On the plus side, LEA has lately seen renewed interest from aircraft owners wanting to use its services for pure management (that is, without offering the aircraft for charter). That said, generally flying by aircraft owners has been down by as much as 40 to 50 percent over the past 12 months.
Operators in Europe have also had to contend with quite severe currency exchange rate fluctuations over the past two years, playing havoc with profitability and competitiveness at an already difficult time. Rising fuel prices have added more pressure.
“This is a volatile market we are in, largely due to things that are outside
our control,” concluded Margetson- Rushmore. Over the past year, LEA
has confronted the factors it can control–restructuring its debts and reducing staffing and wage levels to the extent that it now feels it is “out of the tunnel.”
With charter operations across three continents–in the U.S., Europe and the Middle East–Gama Aviation has a fairly comprehensive perspective on the state of the charter market. “It’s slightly better than it was 12 months ago,” said CEO Marwan Khalek. “At that time we were wondering whether the market was bottoming out. Well, that uncertainty has now gone, so we probably were. Now we see a gradual trend in the right direction, but it will be a shallow climb, and there won’t even be a steady time for some time to come. There is simply no consistency in the market.”

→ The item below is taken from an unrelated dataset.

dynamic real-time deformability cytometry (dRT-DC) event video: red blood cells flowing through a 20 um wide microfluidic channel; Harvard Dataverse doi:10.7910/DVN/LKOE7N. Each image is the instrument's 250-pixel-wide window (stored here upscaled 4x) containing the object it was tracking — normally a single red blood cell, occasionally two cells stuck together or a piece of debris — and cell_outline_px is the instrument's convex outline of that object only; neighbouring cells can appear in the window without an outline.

The continued weakness in pre-owned aircraft sales means that few aircraft have left the charter market, preventing a correction in the supply-demand ratio that would have benefited operators. According to Khalek, demand has risen slightly in recent months, which has improved flight activity volumes and charter rates to some degree. “But over the past 12 months rates have been crazy,” he told AIN. “People were buying cash flow, and that’s just not sustainable. It’s not right for the [aircraft] owners. Management companies should be more responsible. Despite the softening in demand, some operators have focused on quality, standing firm on pricing, and this is not lost on the clients who will support it because they want value rather than just price.”
Gama’s response to the challenges thrown its way in the wake of the financial crisis has been to decelerate its growth plans to the extent that expectations and targets originally set for next year have now been pushed back to 2012 or 2013. The company opted not to cut back on the size of its operation last year, preferring instead to maintain its infrastructure. It still operates more than 72 aircraft.

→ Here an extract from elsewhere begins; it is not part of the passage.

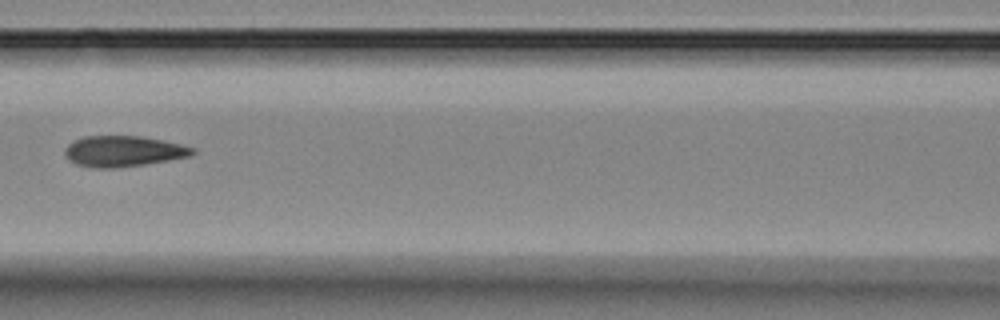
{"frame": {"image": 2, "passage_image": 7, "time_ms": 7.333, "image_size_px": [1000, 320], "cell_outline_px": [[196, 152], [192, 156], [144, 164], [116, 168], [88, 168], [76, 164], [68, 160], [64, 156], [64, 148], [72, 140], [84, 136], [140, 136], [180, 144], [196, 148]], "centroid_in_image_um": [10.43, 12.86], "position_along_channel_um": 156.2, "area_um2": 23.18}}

“We have been through a testing situation that has made us take a hard look at the business and fine-tune things,” said Khalek. He added that Gama’s European operations have probably performed the most strongly over this difficult period and probably because it has the most balanced business model in terms of the aircraft size sectors in which it competes and because it has a healthy long-term contract business with aircraft management and maintenance income.

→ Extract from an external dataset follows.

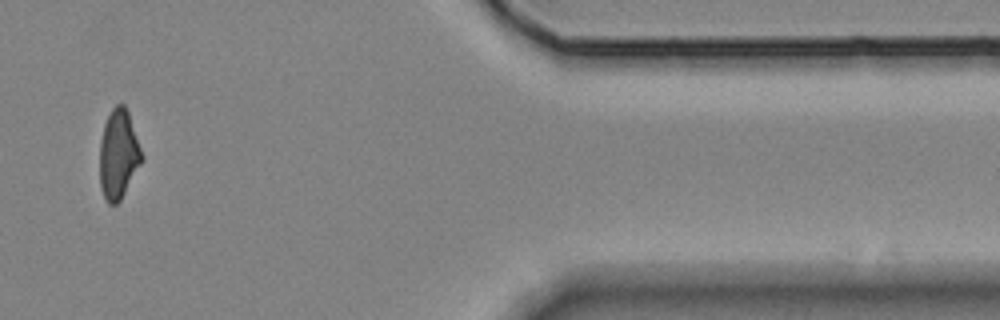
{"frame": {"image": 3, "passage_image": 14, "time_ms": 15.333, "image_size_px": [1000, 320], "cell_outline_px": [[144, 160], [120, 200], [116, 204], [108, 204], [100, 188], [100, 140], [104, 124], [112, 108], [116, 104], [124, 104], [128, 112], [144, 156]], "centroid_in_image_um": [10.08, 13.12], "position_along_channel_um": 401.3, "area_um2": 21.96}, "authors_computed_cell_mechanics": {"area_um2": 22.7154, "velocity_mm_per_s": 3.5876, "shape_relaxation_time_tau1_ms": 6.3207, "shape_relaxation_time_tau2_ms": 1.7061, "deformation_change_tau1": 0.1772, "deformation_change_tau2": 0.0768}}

Gama broke into the promising Middle East market at the start of this year, securing a commercial air operator’s certificate in the United Arab Emirates in February. It now has four aircraft based in the region and expects to add one or two more by year-end.
“When things started to go south [in the charter market], there was a lot of nervousness and uncertainty as operators went into a defensive survival mode,” concluded Khalek. “There are enough signals now to suggest that this [current market conditions] is business as normal and that 2006 to 2008 were a boom period and it is not realistic to expect that we will come back to that. We are better off remembering that and reshaping ourselves to a posture of sustained growth. In fact, I am impressed at how resilient our sector has been.”